▶ TASK ITEM A:
Write out the passage on WinFsp performance testing word for word, in full.

Note that the sequential nature of the tests represents a worst case scenario for WinFsp. The reason is that a single file system operation may require a roundtrip to the user mode file system and such a roundtrip requires two process context switches (i.e. address space and thread switches): one context switch to carry the file system request to the user mode file system and one context switch to carry the response back to the originating process. WinFsp performs better when multiple processes issue file system operations concurrently, because multiple requests are queued in its internal queues and multiple requests can be handled in a single context switch.

For more information refer to the Performance Testing Analysis notebook. This notebook together with the run-all-perf-tests.bat script can be used for replication and independent verification of the results presented in this document.

The test environment for the results presented in this document is as follows:

Dell XPS 13 9300
Intel Core i7-1065G7 CPU
32GB 3733MHz LPDDR4x RAM
2TB M.2 PCIe NVMe SSD

Windows 11 (64-bit) Version 21H2 (OS Build 22000.258)
WinFsp 2022+ARM64 Beta3 (v1.11B3)

Results

In the charts below we use consistent coloring and markers to quickly identify a file system. Blue and the letter 'N' is used for NTFS, orange and the letter 'M' is used for MEMFS, green and the letter 'P' is used for NTPTFS.

In bar charts shorter bars are better. In plot charts lower times are better. (Better means that the file system is faster).

File Tests

File tests are tests that are performed against the hierarchical path namespace of a file system. These tests measure the performance of creating, opening, overwriting, listing and deleting files.

Measured times for these tests are normalized against the NTFS time (so that the NTFS value is always 1). This allows for easy comparison between file systems across all file tests.

MEMFS has the best performance in most of these tests. NTFS performs better in some tests; these are discussed further below. NTPTFS is last as it has the overhead of both NTFS and WinFsp.

▶ RECORD EXCERPTS:
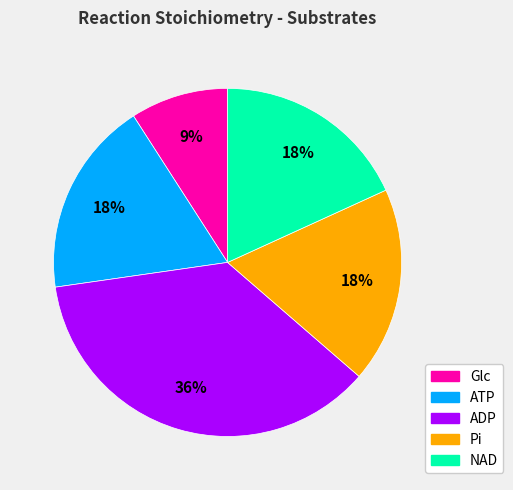

Which category has the smallest portion of the pie?

Glc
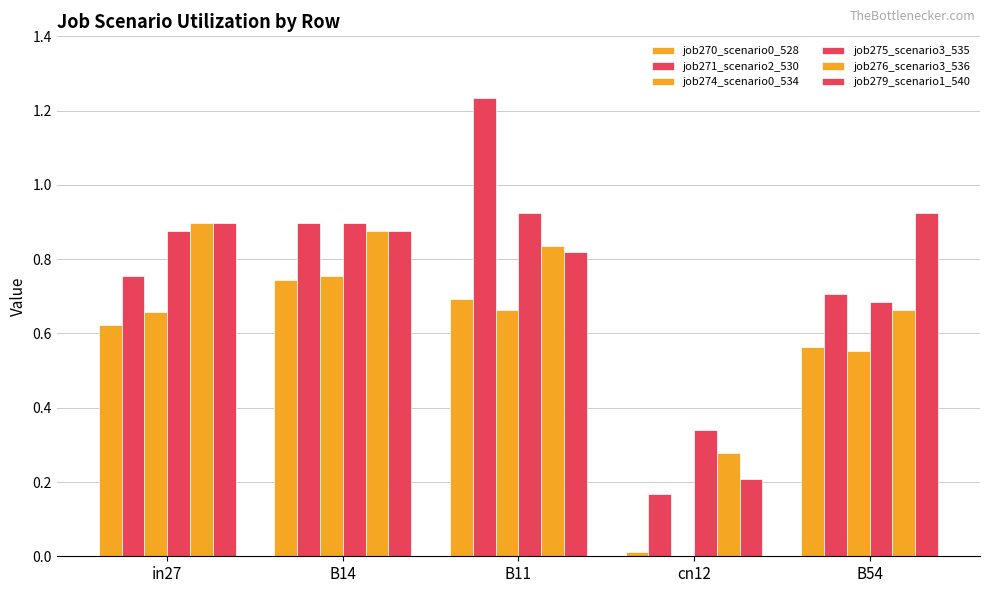

Which category has the lowest value in the job276_scenario3_536 series?

cn12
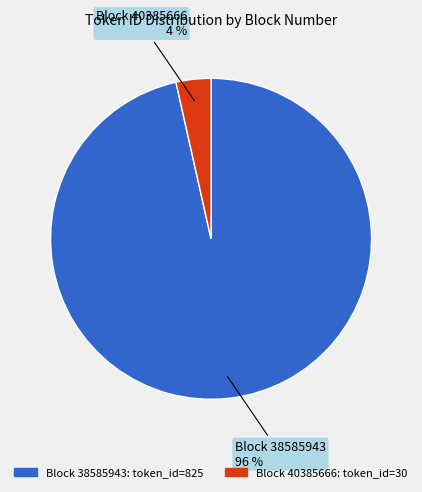

To the nearest percent, what is the average slice percentage?

50%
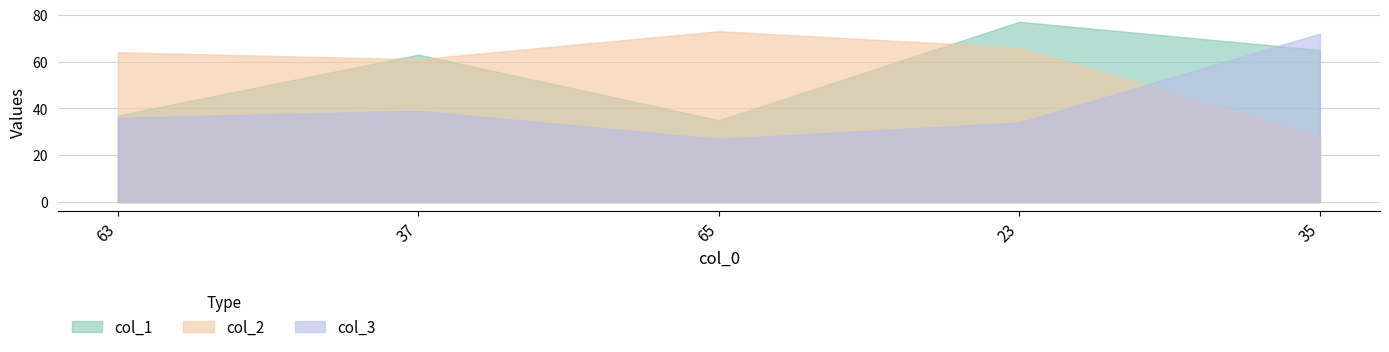

How many lines are shown in the chart?

3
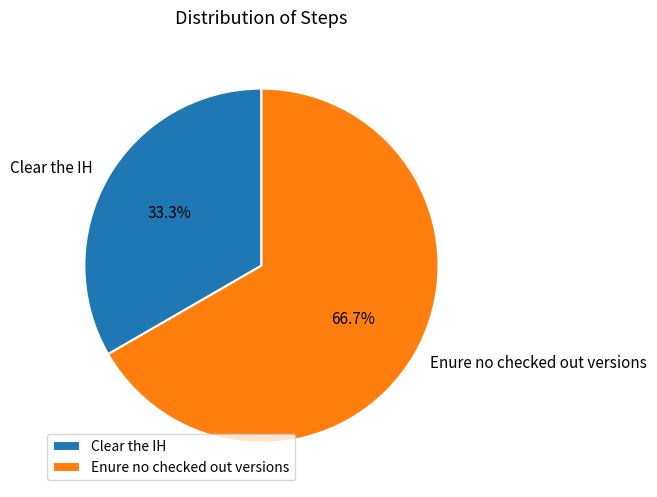

What percentage is the Clear the IH slice, to the nearest percent?

33%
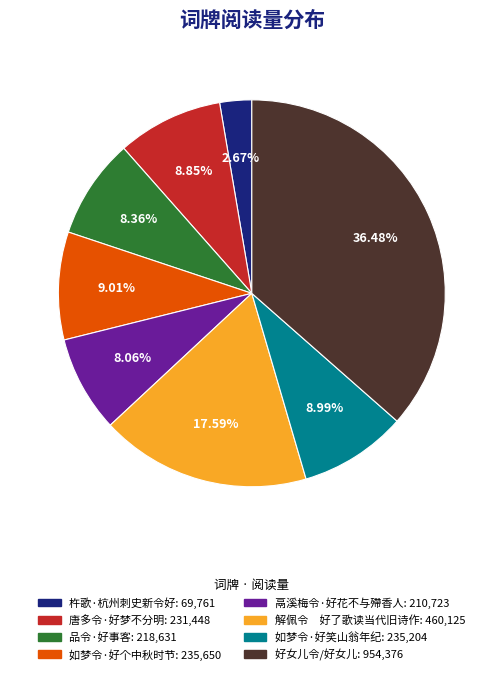

How many segments does this pie chart have?

8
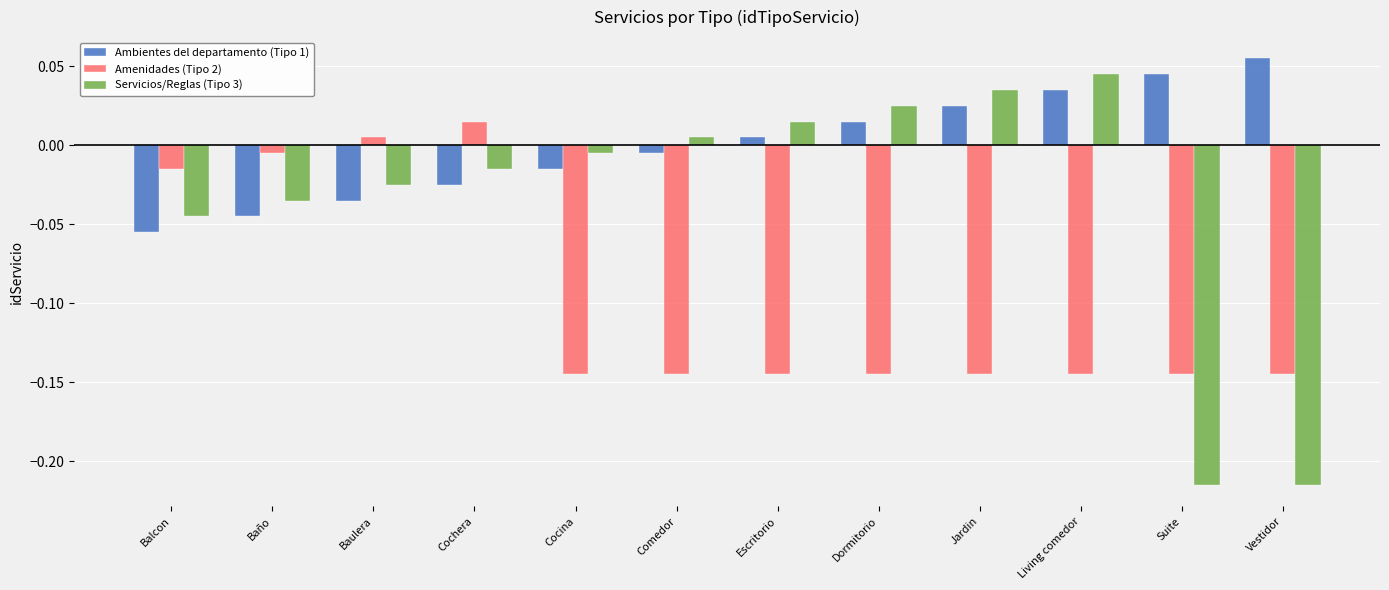

The value of Servicios/Reglas (Tipo 3) at Vestidor is -0.3. True or false?

False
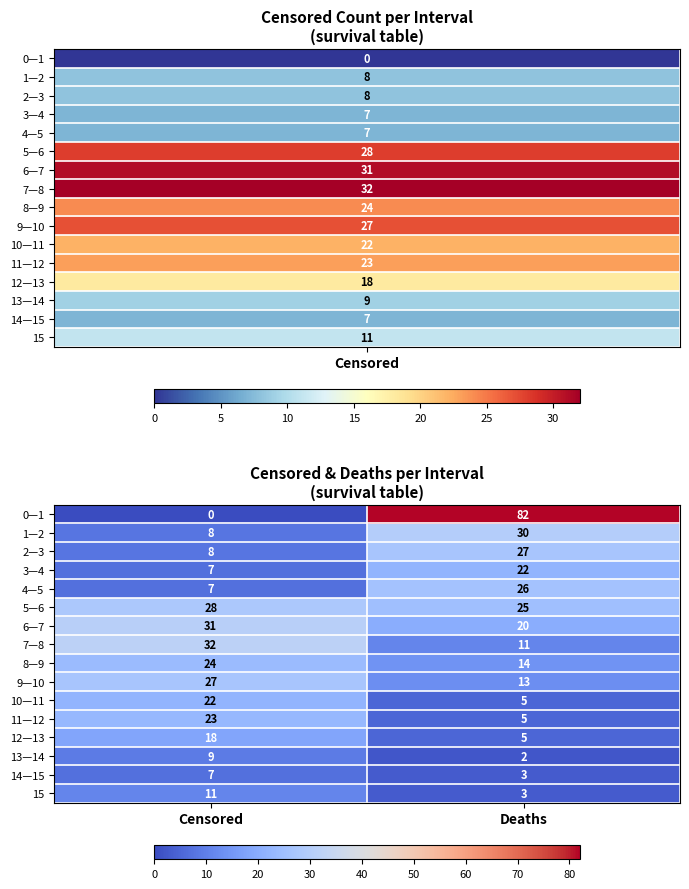

The 6—7 series shows 12 at Deaths. True or false?

False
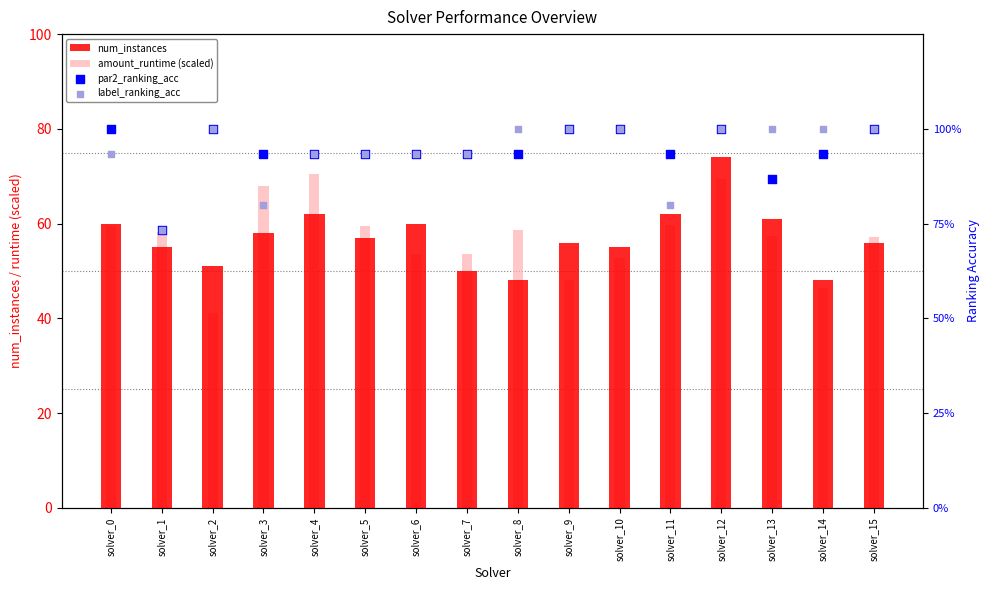

Which series has the largest total across all categories?

amount_runtime (scaled)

▶ TASK ITEM B:
From the entries, pull the lines starting with the one containing "The 6—7 series" and going on through the end of the entries, copying them word for word. Leave the pictures out of your answer.

▶ ANSWER SPACE A:
Note that the sequential nature of the tests represents a worst case scenario for WinFsp. The reason is that a single file system operation may require a roundtrip to the user mode file system and such a roundtrip requires two process context switches (i.e. address space and thread switches): one context switch to carry the file system request to the user mode file system and one context switch to carry the response back to the originating process. WinFsp performs better when multiple processes issue file system operations concurrently, because multiple requests are queued in its internal queues and multiple requests can be handled in a single context switch.

For more information refer to the Performance Testing Analysis notebook. This notebook together with the run-all-perf-tests.bat script can be used for replication and independent verification of the results presented in this document.

The test environment for the results presented in this document is as follows:

Dell XPS 13 9300
Intel Core i7-1065G7 CPU
32GB 3733MHz LPDDR4x RAM
2TB M.2 PCIe NVMe SSD

Windows 11 (64-bit) Version 21H2 (OS Build 22000.258)
WinFsp 2022+ARM64 Beta3 (v1.11B3)

Results

In the charts below we use consistent coloring and markers to quickly identify a file system. Blue and the letter 'N' is used for NTFS, orange and the letter 'M' is used for MEMFS, green and the letter 'P' is used for NTPTFS.

In bar charts shorter bars are better. In plot charts lower times are better. (Better means that the file system is faster).

File Tests

File tests are tests that are performed against the hierarchical path namespace of a file system. These tests measure the performance of creating, opening, overwriting, listing and deleting files.

Measured times for these tests are normalized against the NTFS time (so that the NTFS value is always 1). This allows for easy comparison between file systems across all file tests.

MEMFS has the best performance in most of these tests. NTFS performs better in some tests; these are discussed further below. NTPTFS is last as it has the overhead of both NTFS and WinFsp.

▶ ANSWER SPACE B:
The 6—7 series shows 12 at Deaths. True or false?

False

Which series has the largest total across all categories?

amount_runtime (scaled)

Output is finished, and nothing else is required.